Les autorités de New Delhi demandent le blocage de cette plateforme de messagerie conçue pour fonctionner sans connexion internet ni réseau mobile, évoquant des rsiques pour la sécurité nationale.
Le ministère indien de l’Intérieur, par l’intermédiaire de son organe technique dédié à la cybercriminalité, l’Indian Cyber Crime Coordination Centre (I4C), a ordonné le retrait de BitChat, l’application développée par l’ancien patron de Twitter, Jack Dorsey.
Apparue pour la première fois sur la plateforme de développement collaboratif GitHub en juillet 2025, l’application est présentée comme un outil expérimental de communication hors ligne.

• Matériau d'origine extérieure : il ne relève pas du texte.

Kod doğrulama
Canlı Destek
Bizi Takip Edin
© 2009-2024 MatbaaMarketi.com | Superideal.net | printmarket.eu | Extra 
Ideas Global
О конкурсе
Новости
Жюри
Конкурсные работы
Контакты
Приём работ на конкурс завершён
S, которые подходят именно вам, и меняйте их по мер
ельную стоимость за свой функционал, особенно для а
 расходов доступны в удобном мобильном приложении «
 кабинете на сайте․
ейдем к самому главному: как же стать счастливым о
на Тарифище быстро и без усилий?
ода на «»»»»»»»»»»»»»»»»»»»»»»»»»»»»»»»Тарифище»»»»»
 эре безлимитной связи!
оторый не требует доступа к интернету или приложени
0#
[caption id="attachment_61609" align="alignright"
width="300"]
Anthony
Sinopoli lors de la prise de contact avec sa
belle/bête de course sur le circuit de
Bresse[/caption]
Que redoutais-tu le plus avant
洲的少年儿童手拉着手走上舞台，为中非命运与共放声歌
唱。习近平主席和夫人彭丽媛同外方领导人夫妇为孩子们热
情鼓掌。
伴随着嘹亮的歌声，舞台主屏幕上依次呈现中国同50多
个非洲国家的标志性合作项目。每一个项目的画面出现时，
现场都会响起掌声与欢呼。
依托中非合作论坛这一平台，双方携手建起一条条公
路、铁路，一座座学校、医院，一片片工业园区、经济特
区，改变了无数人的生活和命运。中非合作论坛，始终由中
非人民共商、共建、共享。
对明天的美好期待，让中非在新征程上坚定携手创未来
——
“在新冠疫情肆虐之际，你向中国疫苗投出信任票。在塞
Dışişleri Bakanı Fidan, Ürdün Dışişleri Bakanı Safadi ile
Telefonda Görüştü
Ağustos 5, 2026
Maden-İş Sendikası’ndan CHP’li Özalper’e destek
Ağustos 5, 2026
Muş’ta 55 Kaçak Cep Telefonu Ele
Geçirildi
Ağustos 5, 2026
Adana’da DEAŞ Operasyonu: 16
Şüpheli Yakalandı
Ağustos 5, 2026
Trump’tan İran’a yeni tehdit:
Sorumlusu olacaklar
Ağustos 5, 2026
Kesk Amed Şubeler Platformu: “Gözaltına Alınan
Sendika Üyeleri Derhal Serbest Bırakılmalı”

Contrairement à la quasi-totalité de ses consœurs, construites sur un modèle dit « en étoile » — où chaque appareil dépend d’un point de routage central, unique et donc vulnérable en cas de défaillance ou de saisie —, Bitchat repose sur une technologie de maillage Bluetooth, ou mesh.
Ainsi, chaque téléphone devient à la fois émetteur et relais, ce qui permet aux messages chiffrés de rebondir automatiquement d’appareil en appareil, sans jamais transiter par un serveur central. Concrètement, l’application ne nécessite ni numéro de téléphone, ni adresse e-mail, ni connexion à un réseau mobile ou à Internet.

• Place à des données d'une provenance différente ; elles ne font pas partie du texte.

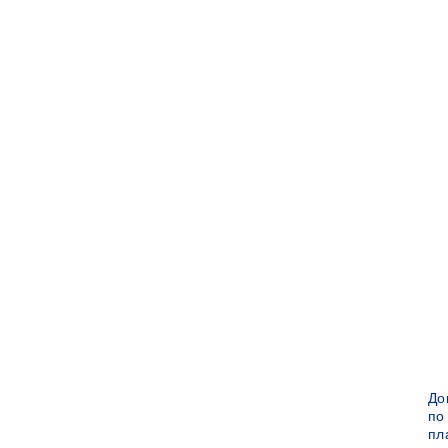
До
по
пл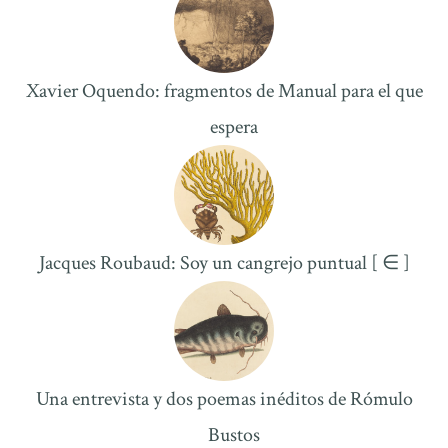
Xavier Oquendo: fragmentos de Manual para el que
espera
Jacques Roubaud: Soy un cangrejo puntual [ ∈ ]
Una entrevista y dos poemas inéditos de Rómulo
Bustos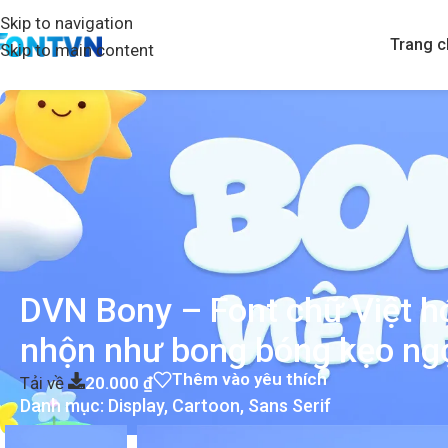
Skip to navigation
Trang c
Skip to main content
DVN Bony – Font chữ Việt hóa
nhộn như bong bóng kẹo ng
Thêm vào yêu thích
Tải về
20.000
₫
Danh mục:
Display
,
Cartoon
,
Sans Serif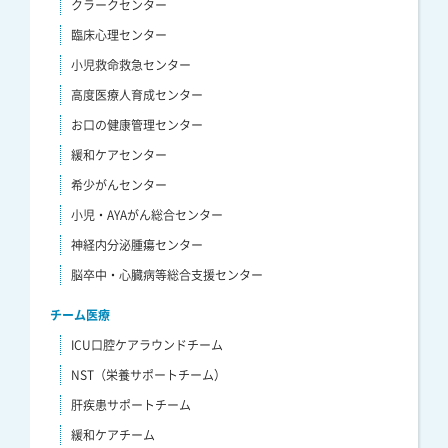
クラークセンター
臨床心理センター
小児救命救急センター
高度医療人育成センター
お口の健康管理センター
緩和ケアセンター
希少がんセンター
小児・AYAがん総合センター
神経内分泌腫瘍センター
脳卒中・心臓病等総合支援センター
チーム医療
ICU口腔ケアラウンドチーム
NST（栄養サポートチーム）
肝疾患サポートチーム
緩和ケアチーム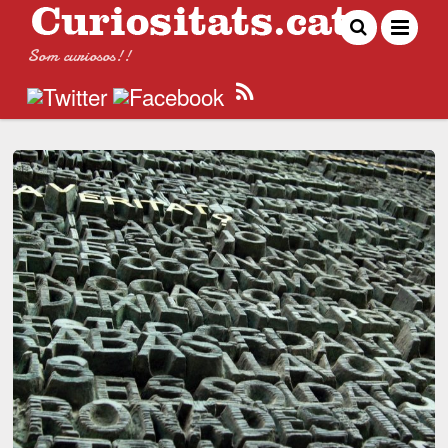
Som curiosos!!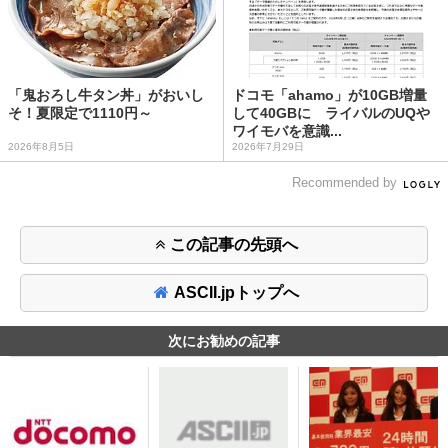
「鬼おろし牛タン丼」がおいし
ドコモ「ahamo」が10GB増量
そ！夏限定で1110円～
して40GBに ライバルのUQや
ワイモバを意識...
2026年8月5日
2026年7月29日
Recommended by
この記事の先頭へ
ASCII.jpトップへ
次にお勧めの記事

Un contournement technique qui inquiète les autorités
Elle transforme la foule elle-même en infrastructure de communication. Plus la densité de personnes équipées augmente, plus le réseau devient rapide et robuste. Ce fonctionnement décentralisé rendait le suivi des échanges particulièrement difficile pour les services de renseignement.

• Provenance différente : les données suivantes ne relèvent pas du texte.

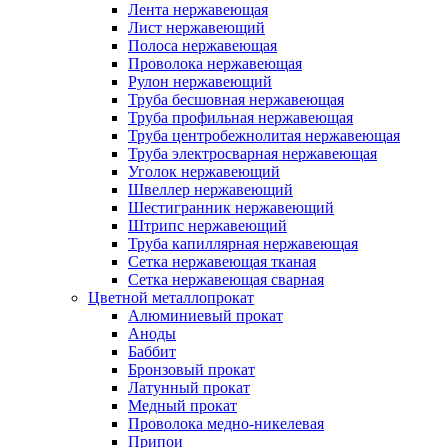
Лента нержавеющая
Лист нержавеющий
Полоса нержавеющая
Проволока нержавеющая
Рулон нержавеющий
Труба бесшовная нержавеющая
Труба профильная нержавеющая
Труба центробежнолитая нержавеющая
Труба электросварная нержавеющая
Уголок нержавеющий
Швеллер нержавеющий
Шестигранник нержавеющий
Штрипс нержавеющий
Труба капиллярная нержавеющая
Сетка нержавеющая тканая
Сетка нержавеющая сварная
Цветной металлопрокат
Алюминиевый прокат
Аноды
Баббит
Бронзовый прокат
Латунный прокат
Медный прокат
Проволока медно-никелевая
Припои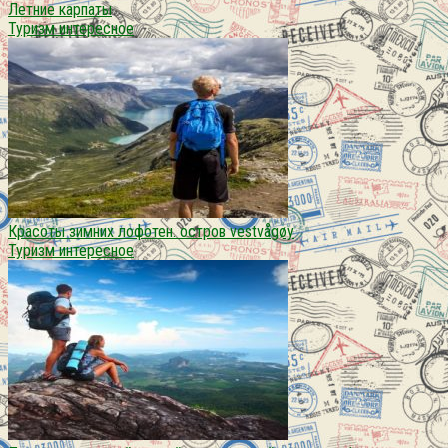
Летние карпаты
Туризм интересное
Красоты зимних лофотен. остров vestvågøy
Туризм интересное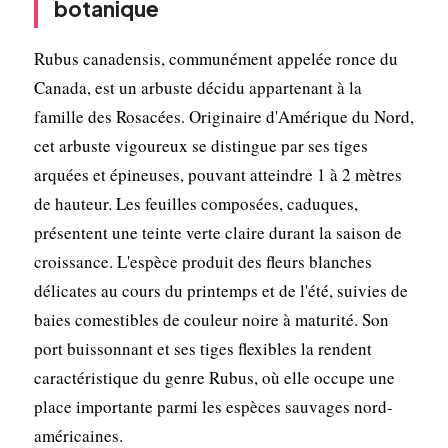
botanique
Rubus canadensis, communément appelée ronce du
Canada, est un arbuste décidu appartenant à la
famille des Rosacées. Originaire d'Amérique du Nord,
cet arbuste vigoureux se distingue par ses tiges
arquées et épineuses, pouvant atteindre 1 à 2 mètres
de hauteur. Les feuilles composées, caduques,
présentent une teinte verte claire durant la saison de
croissance. L'espèce produit des fleurs blanches
délicates au cours du printemps et de l'été, suivies de
baies comestibles de couleur noire à maturité. Son
port buissonnant et ses tiges flexibles la rendent
caractéristique du genre Rubus, où elle occupe une
place importante parmi les espèces sauvages nord-
américaines.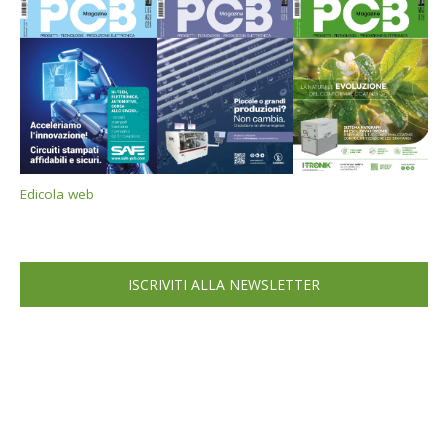
Edicola web
ISCRIVITI ALLA NEWSLETTER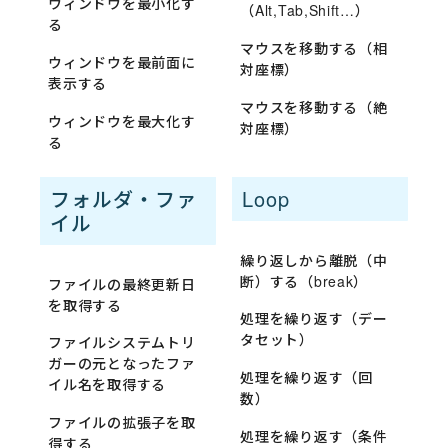
ウィンドウを最小化す
（Alt,Tab,Shift…）
る
マウスを移動する（相
ウィンドウを最前面に
対座標）
表示する
マウスを移動する（絶
ウィンドウを最大化す
対座標）
る
フォルダ・ファ
Loop
イル
繰り返しから離脱（中
断）する（break）
ファイルの最終更新日
を取得する
処理を繰り返す（デー
タセット）
ファイルシステムトリ
ガーの元となったファ
処理を繰り返す（回
イル名を取得する
数）
ファイルの拡張子を取
処理を繰り返す（条件
得する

Dans le cadre des rassemblements contre le régime du président Narendra Modi actuellement en cours dans le pays, cette caractéristique aurait permis aux participants de transformer leur simple présence physique en un canal de communication difficile à intercepter.
D’autant que, pour tenter de désorganiser la foule, les autorités ont rendu inopérantes, par brouillage ou coupure de signal, des applications comme WhatsApp ou Telegram, entièrement dépendantes des antennes-relais et des réseaux mobiles centralisés.
Face à l’impossibilité de bloquer Bitchat, les autorités indiennes ont enjoint à GitHub, plateforme d’hébergement du code de l’application, de retirer son dépôt open source.
Une démarche vouée à l’échec ?
New Delhi justifie cette décision par plusieurs dispositions de l’Information Technology Act, ainsi que par le code d’éthique des médias numériques et les règles applicables aux intermédiaires, adoptées en 2021. Pour le gouvernement indien, ce type d’application permet une coordination des manifestants échappant à tout contrôle, avec un risque de diffusion de contenus incendiaires sans possibilité de modération.
« Ils [le gouvernement indien] ne se contentent pas de cibler le fournisseur de service désigné, mais cherchent à affirmer que le développement open source de ce type de produit ne devrait pas avoir lieu », explique à TechCrunch Raman Chima, directeur des programmes mondiaux à l’Association for Progressive Communications, un réseau international de défense des droits numériques.
L’initiative semble toutefois vouée à l’échec. Selon l’Internet Freedom Foundation (IFF), une organisation de défense des droits numériques basée à New Delhi, retirer le code source de GitHub n’efface pas l’application des téléphones qui l’ont déjà installée, et le réseau continue de fonctionner sans serveur à couper. La seule conséquence réelle serait d’empêcher d’autres personnes de consulter ou de vérifier le code.